Gene duplication analysis across 20 eudicot genomes reveals the current B. rapa var. parachinensis genome is among the most high-quality assemblies of Brassica genomes
To assess the completeness of genome assembly and gene models, we used Orthofinder(Emms & Kelly, 2015) to construct the ortholog group across 20 eudicot species and separate them into three categories: ortholog group with a single copy gene, two genes and multiple (more than two) genes. The frequency of each group among the 20 eudicot species revealed that the Brassica species (i.e. B. napus , B. rapa ,B. juncea and B. nigra ) harbor more duplicated orthologs than Arabidopsis species (Fig. 3A,B), which is consistent with the fact that Brassica species experienced an extra whole genome triplication (WGT) event compared with the model plant Arabidopsis thaliana (Liu et al., 2014). Additionally, more duplicated orthologs are identified in the current B. rapa var. parachinensis genome assembly than in the two other assemblies of this species with a relative lower N50 (Fig.3A), suggesting that we obtained a higher quality of genome assembly and gene annotation than previous studies(Belser et al., 2018; Zhang et al., 2018). BUSCO analysis suggested that all the 12Brassica species have a high quality of genome assembly and the current B. rapa var. parachinensis has the highest BUSCO value (Fig. 3B).
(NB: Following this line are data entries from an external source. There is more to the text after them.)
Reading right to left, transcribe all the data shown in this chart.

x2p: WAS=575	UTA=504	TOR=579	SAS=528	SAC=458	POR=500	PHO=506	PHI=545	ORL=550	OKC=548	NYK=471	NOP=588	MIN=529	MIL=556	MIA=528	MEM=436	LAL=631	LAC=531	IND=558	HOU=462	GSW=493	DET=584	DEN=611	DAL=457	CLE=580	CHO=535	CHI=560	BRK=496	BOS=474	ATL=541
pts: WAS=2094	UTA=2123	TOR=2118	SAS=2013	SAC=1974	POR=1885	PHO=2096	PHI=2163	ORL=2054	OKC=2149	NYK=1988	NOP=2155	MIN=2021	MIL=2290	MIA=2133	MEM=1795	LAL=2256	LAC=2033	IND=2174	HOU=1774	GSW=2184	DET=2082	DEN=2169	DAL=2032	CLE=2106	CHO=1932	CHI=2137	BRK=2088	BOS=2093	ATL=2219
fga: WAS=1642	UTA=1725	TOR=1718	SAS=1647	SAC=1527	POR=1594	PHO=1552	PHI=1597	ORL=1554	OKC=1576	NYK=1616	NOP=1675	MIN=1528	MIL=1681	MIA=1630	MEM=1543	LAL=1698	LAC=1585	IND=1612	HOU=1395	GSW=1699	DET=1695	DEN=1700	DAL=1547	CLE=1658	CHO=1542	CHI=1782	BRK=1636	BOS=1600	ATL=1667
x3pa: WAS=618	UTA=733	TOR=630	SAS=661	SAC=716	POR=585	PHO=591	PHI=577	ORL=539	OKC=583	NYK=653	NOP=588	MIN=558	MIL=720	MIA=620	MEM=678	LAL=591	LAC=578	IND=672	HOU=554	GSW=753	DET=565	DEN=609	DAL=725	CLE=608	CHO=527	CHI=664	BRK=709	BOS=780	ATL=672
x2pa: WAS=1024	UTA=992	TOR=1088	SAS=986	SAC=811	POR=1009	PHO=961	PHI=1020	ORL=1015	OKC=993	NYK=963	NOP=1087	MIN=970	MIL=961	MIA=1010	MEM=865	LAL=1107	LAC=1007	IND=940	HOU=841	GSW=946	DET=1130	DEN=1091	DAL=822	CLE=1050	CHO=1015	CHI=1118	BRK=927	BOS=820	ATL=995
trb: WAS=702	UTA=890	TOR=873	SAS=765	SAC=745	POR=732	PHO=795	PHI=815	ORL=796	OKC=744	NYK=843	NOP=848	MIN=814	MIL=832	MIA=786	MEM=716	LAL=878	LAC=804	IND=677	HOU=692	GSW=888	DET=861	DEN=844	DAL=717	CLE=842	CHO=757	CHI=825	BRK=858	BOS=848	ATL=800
Next, we compared the overlap of gene models among B. rapa var.parachinensis and two other B. rapagenomes(Belser et al., 2018; Zhang et al., 2018). A total of 19,042 genes are shared by all three genomes. The Chinese flowering cabbage genome (Fig.3C) has more specific gene models, which may be caused by the difference of assembly quality among these three genomes or specific gene amplification history.